(Multi-image point correspondence data)
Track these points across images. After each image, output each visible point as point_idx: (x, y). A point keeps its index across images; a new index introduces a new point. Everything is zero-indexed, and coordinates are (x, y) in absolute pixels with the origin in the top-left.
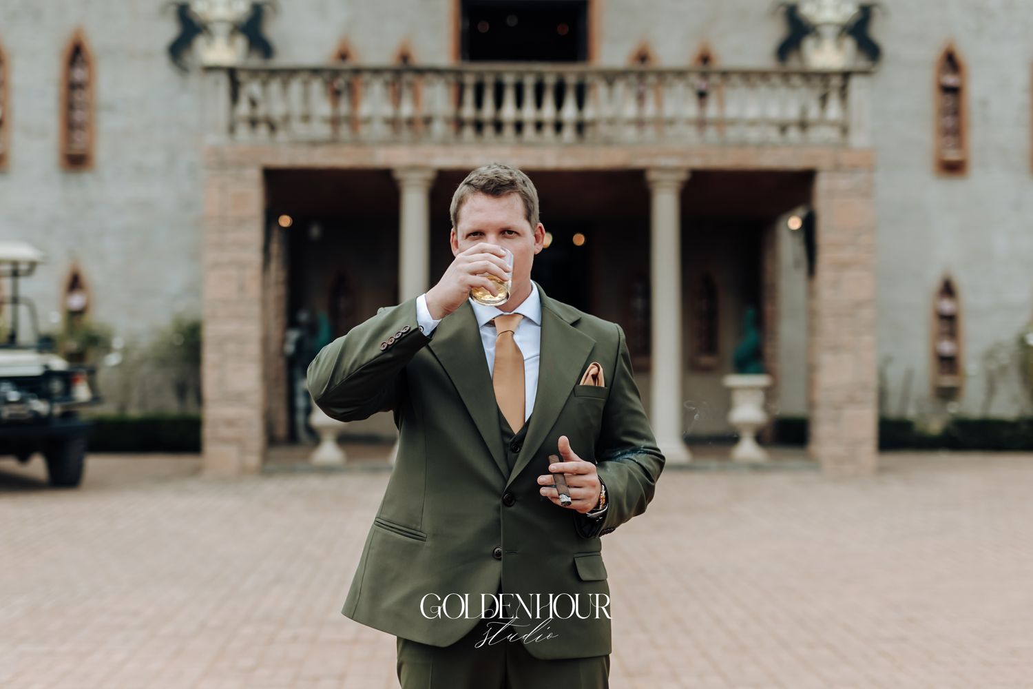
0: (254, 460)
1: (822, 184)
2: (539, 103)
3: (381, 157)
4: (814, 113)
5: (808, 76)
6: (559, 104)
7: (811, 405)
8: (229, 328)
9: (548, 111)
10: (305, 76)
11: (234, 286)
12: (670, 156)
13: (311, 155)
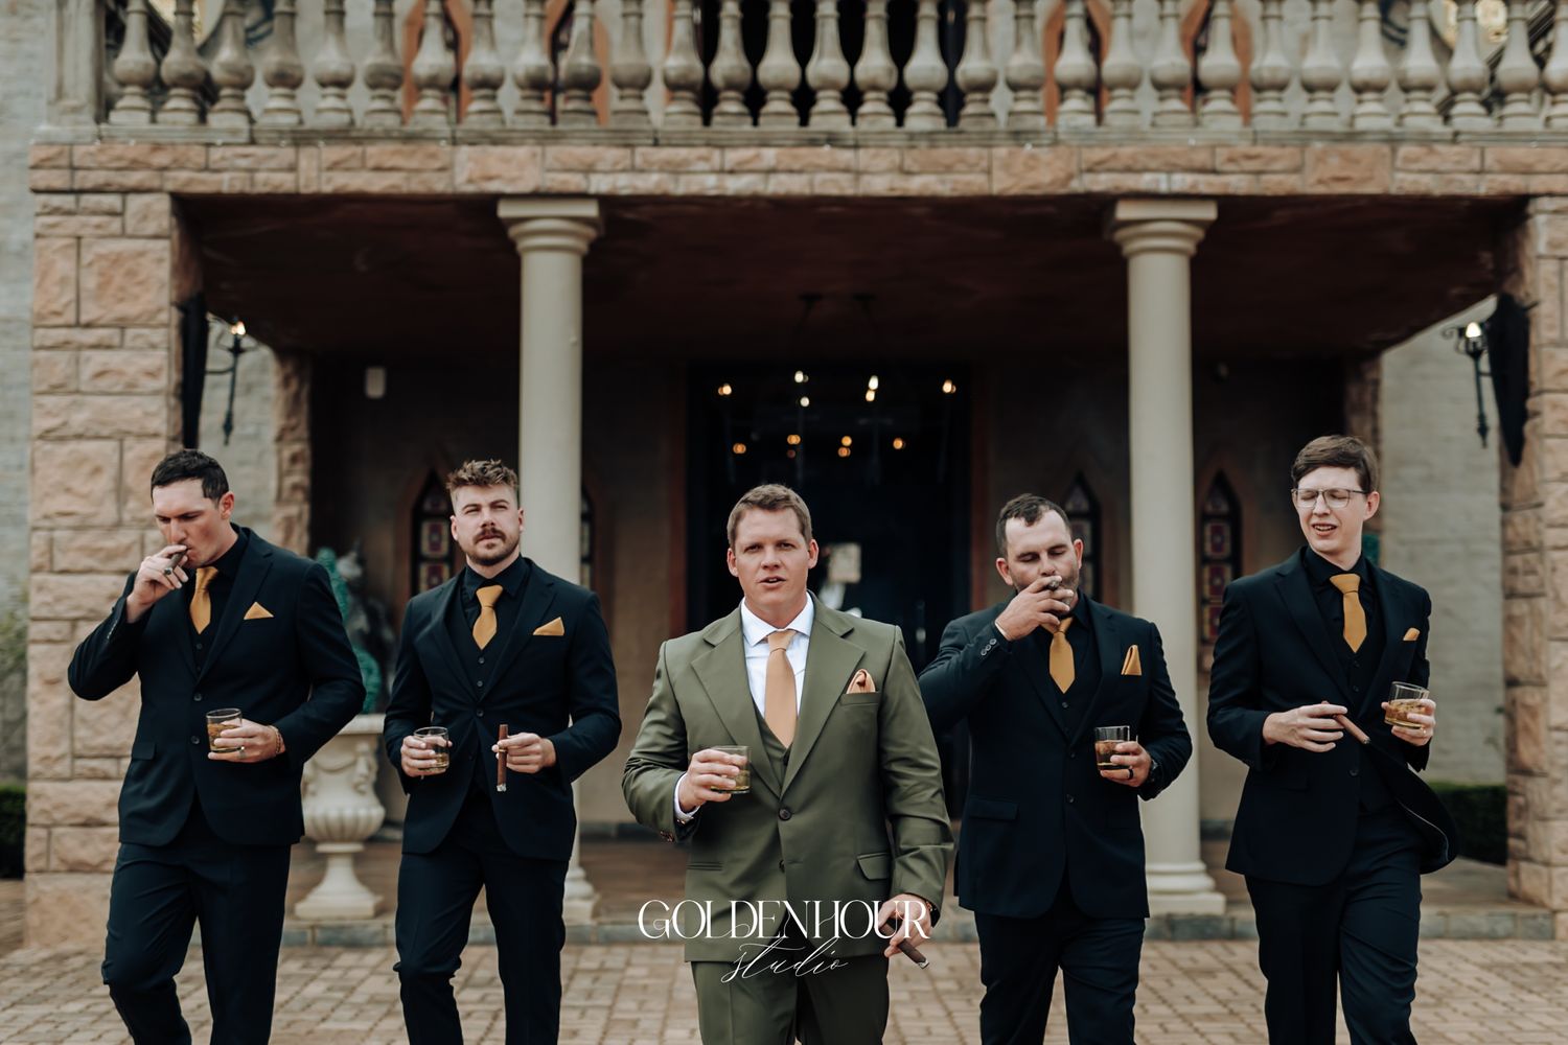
2: (851, 47)
9: (874, 65)
11: (104, 482)
12: (1171, 169)
13: (292, 168)
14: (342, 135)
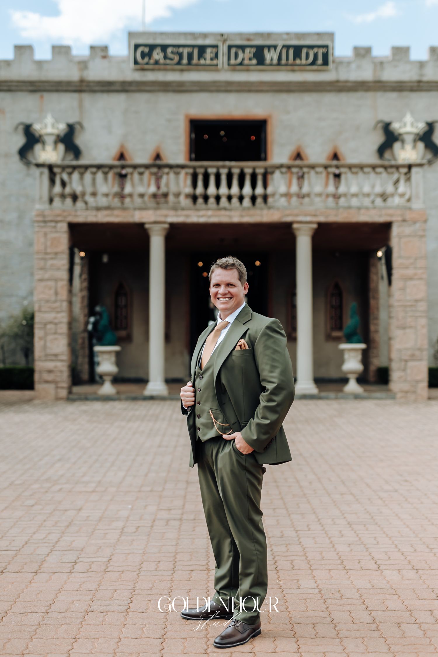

▶ _Aim of the task_
Extract every line in the rows above that contains the word "images".

▶ _Written solution_
Track these points across images. After each image, output each visible point as point_idx: (x, y). A point keeps its index across images; a new index introduces a new point. Everything is zero-indexed, and coordinates are (x, y) in absolute pixels with the origin in the top-left.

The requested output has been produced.